Dataset entries

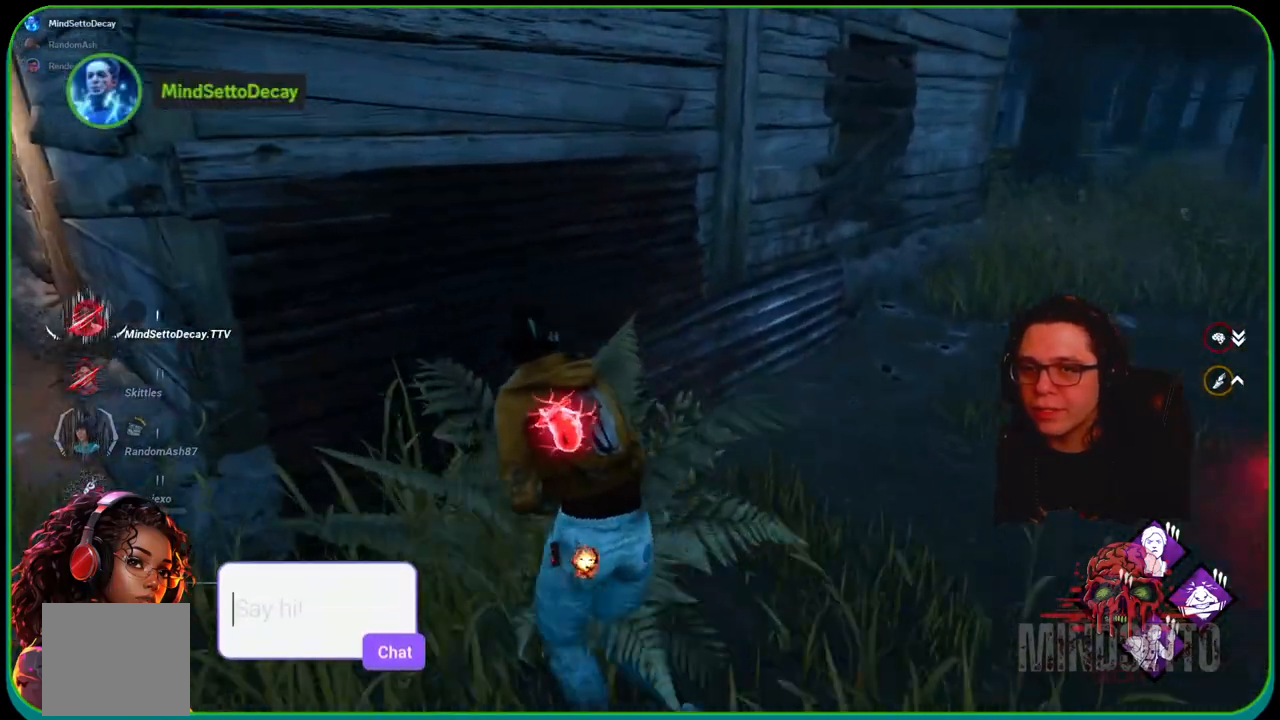
{"buttons": ["L1", "L3"], "left_stick": "down-left", "right_stick": "center", "events": [[167, "left_stick", "left"], [283, "left_stick", "down-left"], [283, "right_stick", "right"], [450, "right_stick", "center"]]}
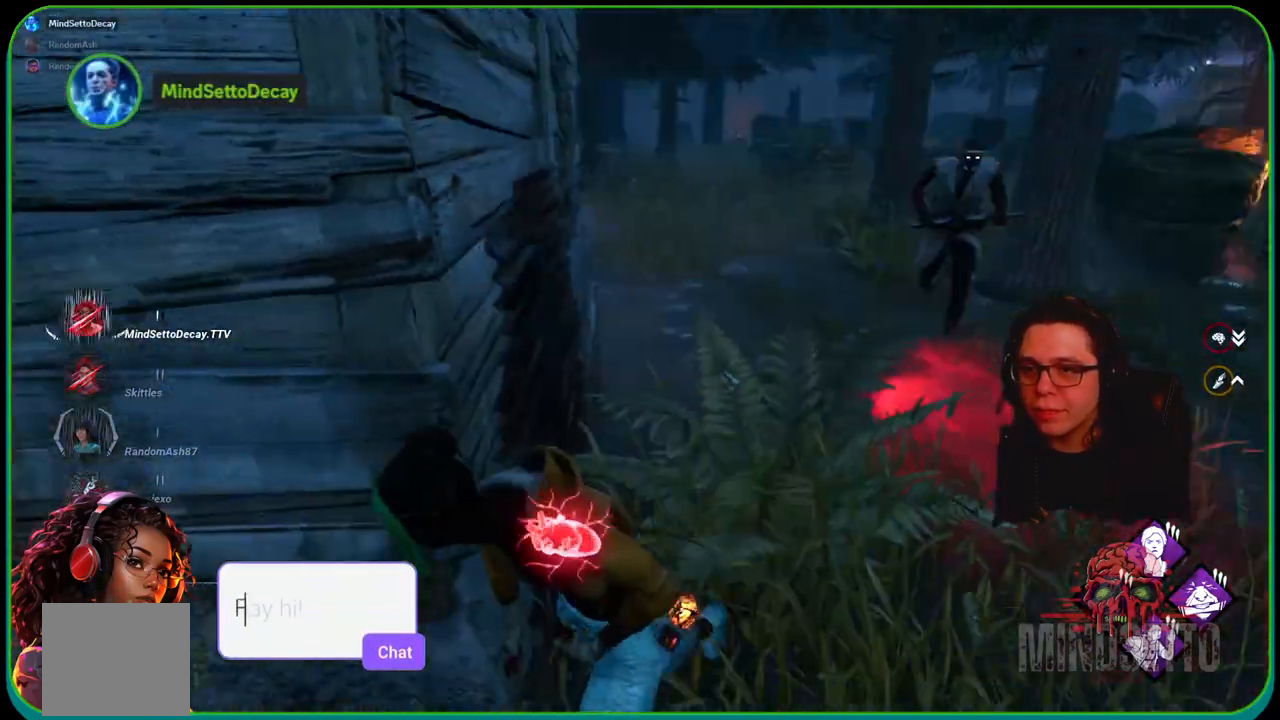
{"buttons": ["L1"], "left_stick": "left", "right_stick": "center", "events": [[50, "left_stick", "left"], [117, "right_stick", "right"], [250, "right_stick", "center"], [267, "L3", "up"]]}
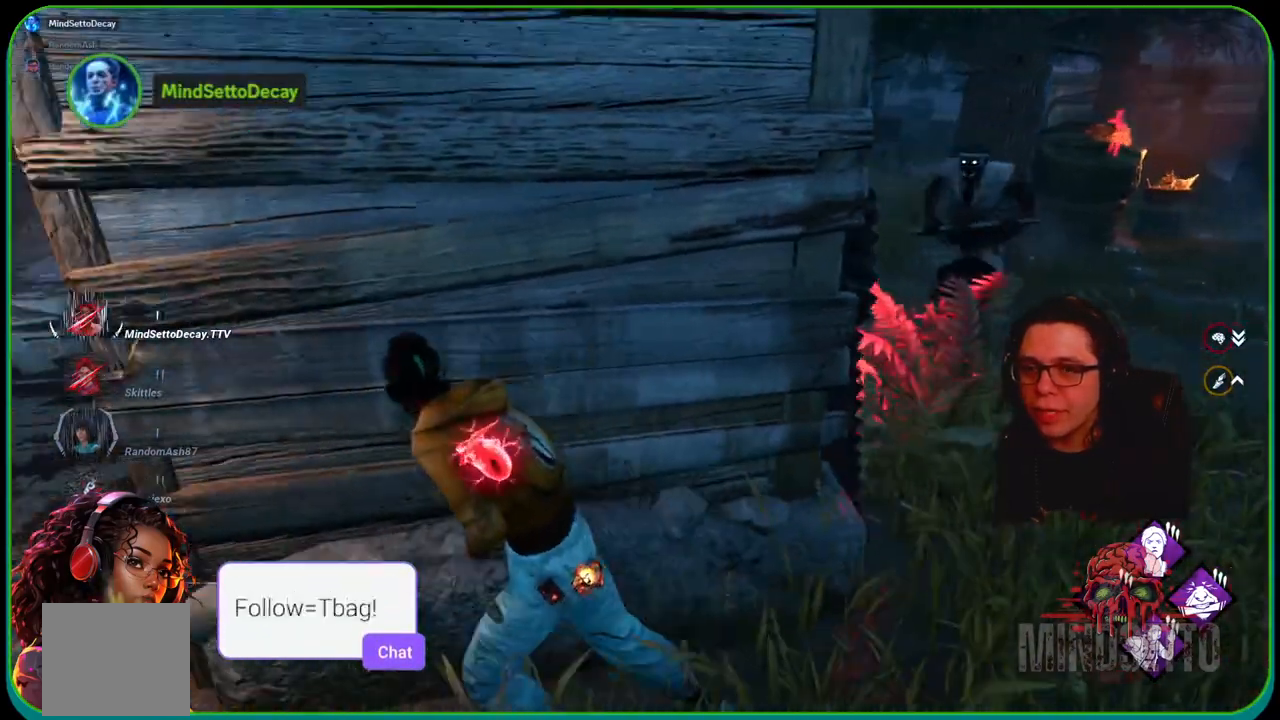
{"buttons": ["L1"], "left_stick": "up", "right_stick": "right", "events": [[100, "L3", "down"], [300, "right_stick", "left"], [333, "left_stick", "up-left"], [433, "right_stick", "center"], [467, "L3", "up"], [467, "left_stick", "up"], [483, "right_stick", "right"]]}
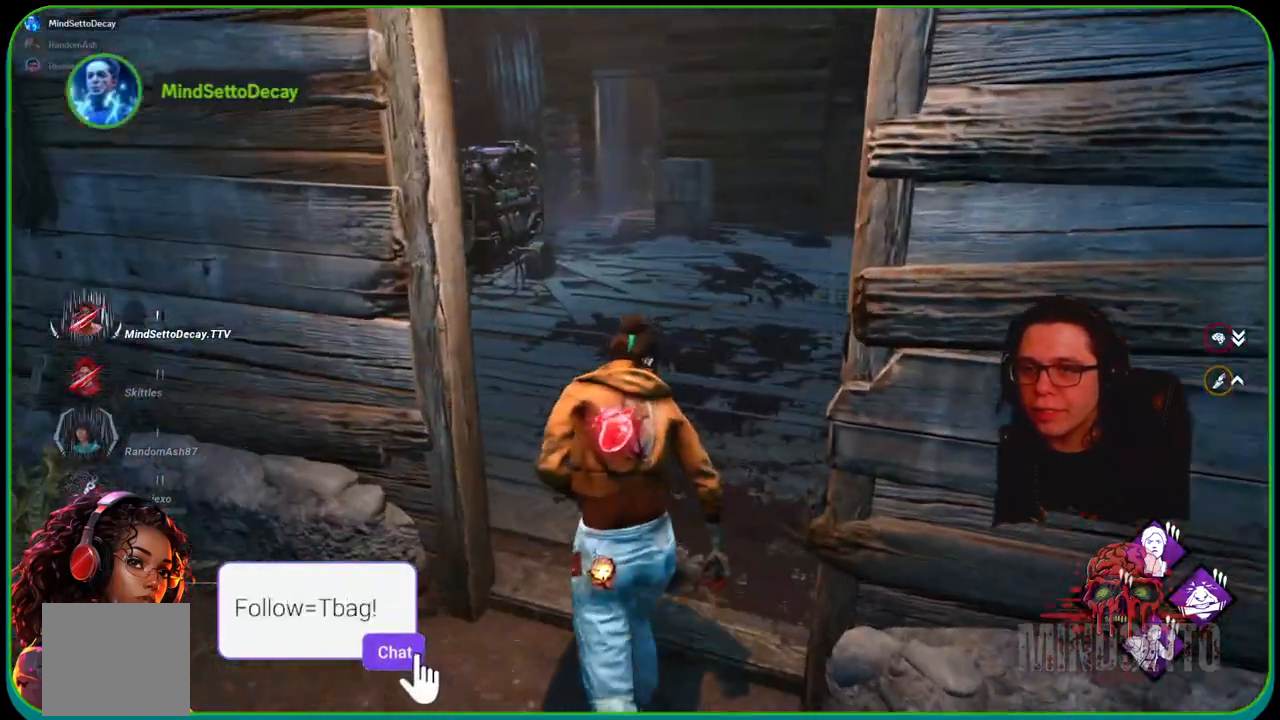
{"buttons": ["L1"], "left_stick": "left", "right_stick": "center", "events": [[250, "left_stick", "up-left"], [417, "left_stick", "left"], [450, "right_stick", "center"]]}
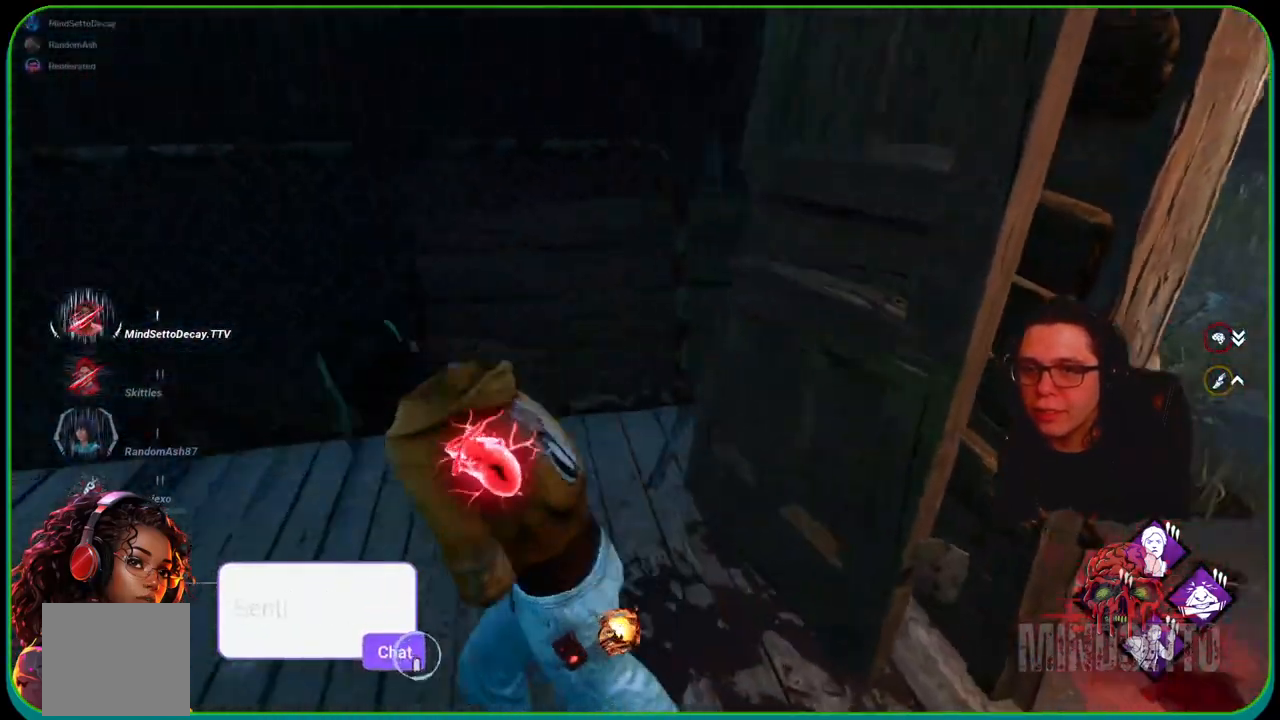
{"buttons": ["L1", "L3"], "left_stick": "up", "right_stick": "center", "events": [[33, "left_stick", "down-left"], [83, "right_stick", "right"], [200, "left_stick", "down-right"], [250, "left_stick", "right"], [333, "L3", "down"], [350, "left_stick", "up-right"], [433, "right_stick", "center"], [450, "left_stick", "up"]]}
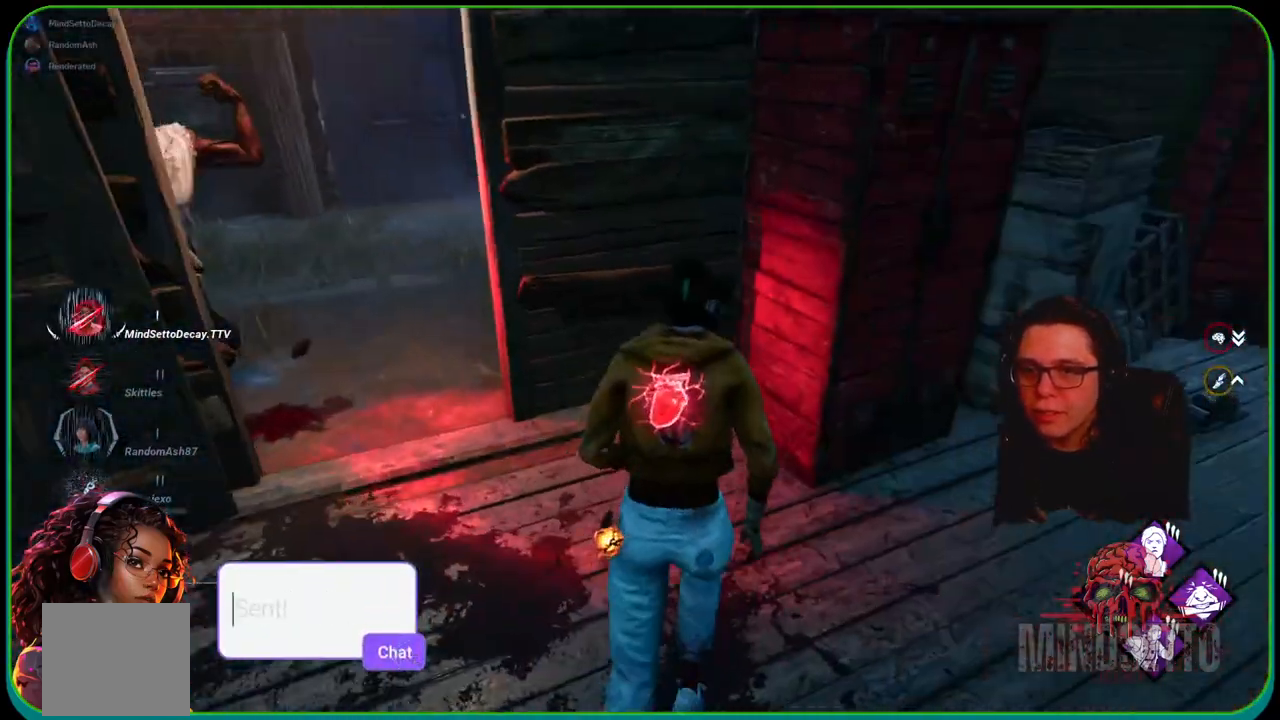
{"buttons": ["L1", "L3"], "left_stick": "up-left", "right_stick": "left", "events": [[150, "right_stick", "left"], [350, "right_stick", "center"], [433, "right_stick", "left"], [483, "left_stick", "up-left"]]}
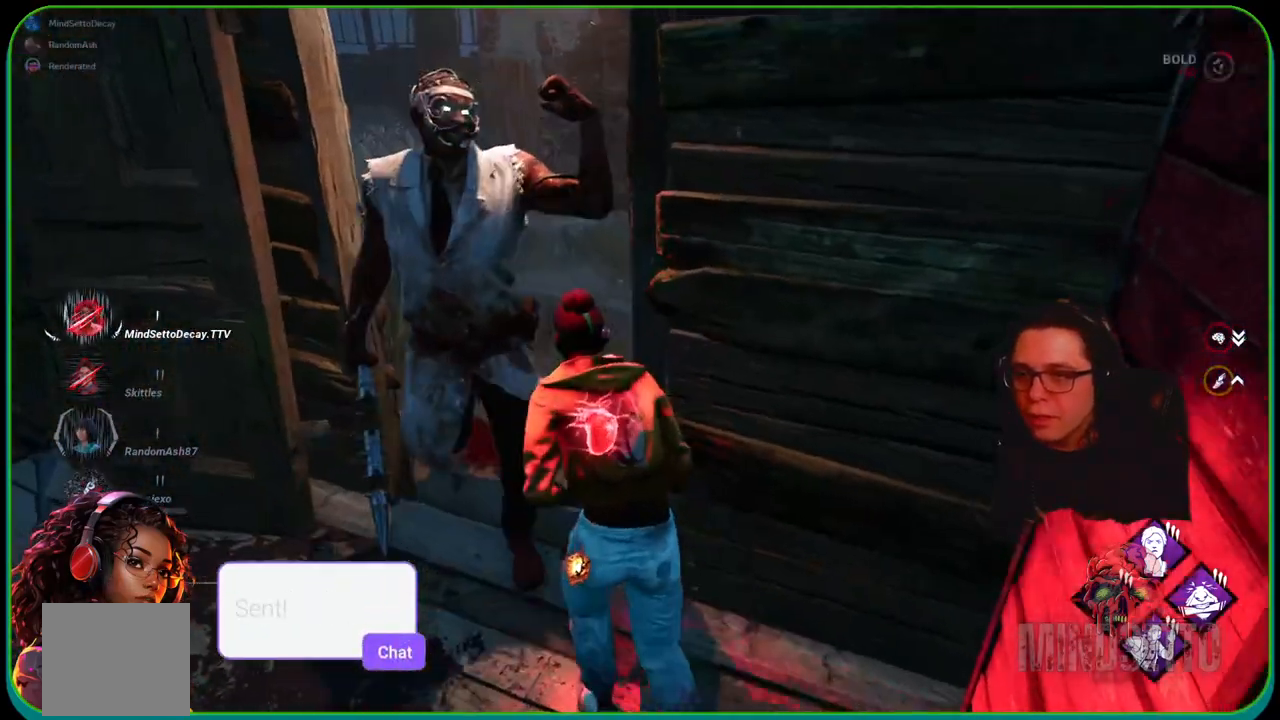
{"buttons": ["L1", "L3"], "left_stick": "up-left", "right_stick": "left", "events": [[33, "right_stick", "center"], [183, "left_stick", "left"], [350, "left_stick", "up-left"], [500, "right_stick", "left"]]}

What you are asked to do: All of the data needs repeating exactly, but the pictures do not.

Answer below:
{"buttons": ["L1", "L3"], "left_stick": "down-left", "right_stick": "center", "events": [[167, "left_stick", "left"], [283, "left_stick", "down-left"], [283, "right_stick", "right"], [450, "right_stick", "center"]]}
{"buttons": ["L1"], "left_stick": "left", "right_stick": "center", "events": [[50, "left_stick", "left"], [117, "right_stick", "right"], [250, "right_stick", "center"], [267, "L3", "up"]]}
{"buttons": ["L1"], "left_stick": "up", "right_stick": "right", "events": [[100, "L3", "down"], [300, "right_stick", "left"], [333, "left_stick", "up-left"], [433, "right_stick", "center"], [467, "L3", "up"], [467, "left_stick", "up"], [483, "right_stick", "right"]]}
{"buttons": ["L1"], "left_stick": "left", "right_stick": "center", "events": [[250, "left_stick", "up-left"], [417, "left_stick", "left"], [450, "right_stick", "center"]]}
{"buttons": ["L1", "L3"], "left_stick": "up", "right_stick": "center", "events": [[33, "left_stick", "down-left"], [83, "right_stick", "right"], [200, "left_stick", "down-right"], [250, "left_stick", "right"], [333, "L3", "down"], [350, "left_stick", "up-right"], [433, "right_stick", "center"], [450, "left_stick", "up"]]}
{"buttons": ["L1", "L3"], "left_stick": "up-left", "right_stick": "left", "events": [[150, "right_stick", "left"], [350, "right_stick", "center"], [433, "right_stick", "left"], [483, "left_stick", "up-left"]]}
{"buttons": ["L1", "L3"], "left_stick": "up-left", "right_stick": "left", "events": [[33, "right_stick", "center"], [183, "left_stick", "left"], [350, "left_stick", "up-left"], [500, "right_stick", "left"]]}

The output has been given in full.